# PPO Two-Snake MLP Training Notebook

This notebook trains two PPO agents to compete in a two-snake environment.

**Algorithm**: PPO Two-Snake with:
- Vectorized environment (128 parallel games)
- 35-dimensional feature vector per snake
- Big snake: 256x256 network, Small snake: 128x128 network
- Direct co-evolution (both agents learn simultaneously)
- Rollout-based training with GAE

In [None]:
# Cell 1: Imports
import sys
from pathlib import Path

project_root = Path.cwd().parent.parent
sys.path.insert(0, str(project_root))

import torch
import torch.nn.functional as F
import torch.optim as optim
import numpy as np
import matplotlib.pyplot as plt
from datetime import datetime
import time

from core.environment_two_snake_vectorized import VectorizedTwoSnakeEnv
from core.networks import PPO_Actor_MLP, PPO_Critic_MLP
from core.utils import set_seed, get_device

print(f"Project root: {project_root}")
print(f"PyTorch version: {torch.__version__}")
print(f"CUDA available: {torch.cuda.is_available()}")

In [None]:
# Cell 2: Configuration (papermill parameters)
# ============== CONFIGURATION ==============

# Environment
NUM_ENVS = 128
GRID_SIZE = 20
TARGET_FOOD = 10
MAX_STEPS = 1000

# Network sizes
BIG_HIDDEN_DIMS = (256, 256)  # Agent 1
SMALL_HIDDEN_DIMS = (128, 128)  # Agent 2

# PPO hyperparameters
ACTOR_LR = 0.0003
CRITIC_LR = 0.0003
ROLLOUT_STEPS = 2048
BATCH_SIZE = 64
EPOCHS_PER_ROLLOUT = 4
GAMMA = 0.99
GAE_LAMBDA = 0.95
CLIP_EPSILON = 0.2
VALUE_LOSS_COEF = 0.5
ENTROPY_COEF = 0.1
MAX_GRAD_NORM = 0.5

# Training
TOTAL_STEPS = 10000  # Short for testing (full: 250000)
LOG_INTERVAL = 100

# Output
SAVE_DIR = '../../results/weights/ppo_two_snake_mlp'
SEED = 42

In [None]:
# Cell 3: Environment & Model Setup
set_seed(SEED)
device = get_device()
print(f"Using device: {device}")

save_dir = Path(SAVE_DIR)
save_dir.mkdir(parents=True, exist_ok=True)

# Create environment
env = VectorizedTwoSnakeEnv(
    num_envs=NUM_ENVS,
    grid_size=GRID_SIZE,
    target_food=TARGET_FOOD,
    max_steps=MAX_STEPS,
    device=device
)

# State and action dimensions
state_dim = 35  # 35-dimensional feature vector per snake
action_dim = 3  # relative actions

# Create Agent 1 (Big) networks
actor1 = PPO_Actor_MLP(state_dim, action_dim, BIG_HIDDEN_DIMS).to(device)
critic1 = PPO_Critic_MLP(state_dim, BIG_HIDDEN_DIMS).to(device)

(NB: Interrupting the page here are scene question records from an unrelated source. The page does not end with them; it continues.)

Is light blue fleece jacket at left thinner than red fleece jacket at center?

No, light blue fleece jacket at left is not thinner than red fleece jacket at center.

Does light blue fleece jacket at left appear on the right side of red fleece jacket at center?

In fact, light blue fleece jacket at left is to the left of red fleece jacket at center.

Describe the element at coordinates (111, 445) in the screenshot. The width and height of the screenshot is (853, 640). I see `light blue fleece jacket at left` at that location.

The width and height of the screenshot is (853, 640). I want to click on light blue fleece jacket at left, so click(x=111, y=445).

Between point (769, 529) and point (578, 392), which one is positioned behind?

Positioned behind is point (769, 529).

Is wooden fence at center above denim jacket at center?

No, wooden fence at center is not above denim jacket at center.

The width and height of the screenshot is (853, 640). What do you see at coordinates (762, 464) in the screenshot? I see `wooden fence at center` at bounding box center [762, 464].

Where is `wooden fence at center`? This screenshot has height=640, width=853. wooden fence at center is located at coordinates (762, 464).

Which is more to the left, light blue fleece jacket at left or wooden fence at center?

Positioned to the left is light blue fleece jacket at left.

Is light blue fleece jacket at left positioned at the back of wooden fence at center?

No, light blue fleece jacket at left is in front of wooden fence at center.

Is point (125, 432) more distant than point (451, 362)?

# Create Agent 2 (Small) networks  
actor2 = PPO_Actor_MLP(state_dim, action_dim, SMALL_HIDDEN_DIMS).to(device)
critic2 = PPO_Critic_MLP(state_dim, SMALL_HIDDEN_DIMS).to(device)

# Optimizers
actor1_optim = optim.Adam(actor1.parameters(), lr=ACTOR_LR)
critic1_optim = optim.Adam(critic1.parameters(), lr=CRITIC_LR)
actor2_optim = optim.Adam(actor2.parameters(), lr=ACTOR_LR)
critic2_optim = optim.Adam(critic2.parameters(), lr=CRITIC_LR)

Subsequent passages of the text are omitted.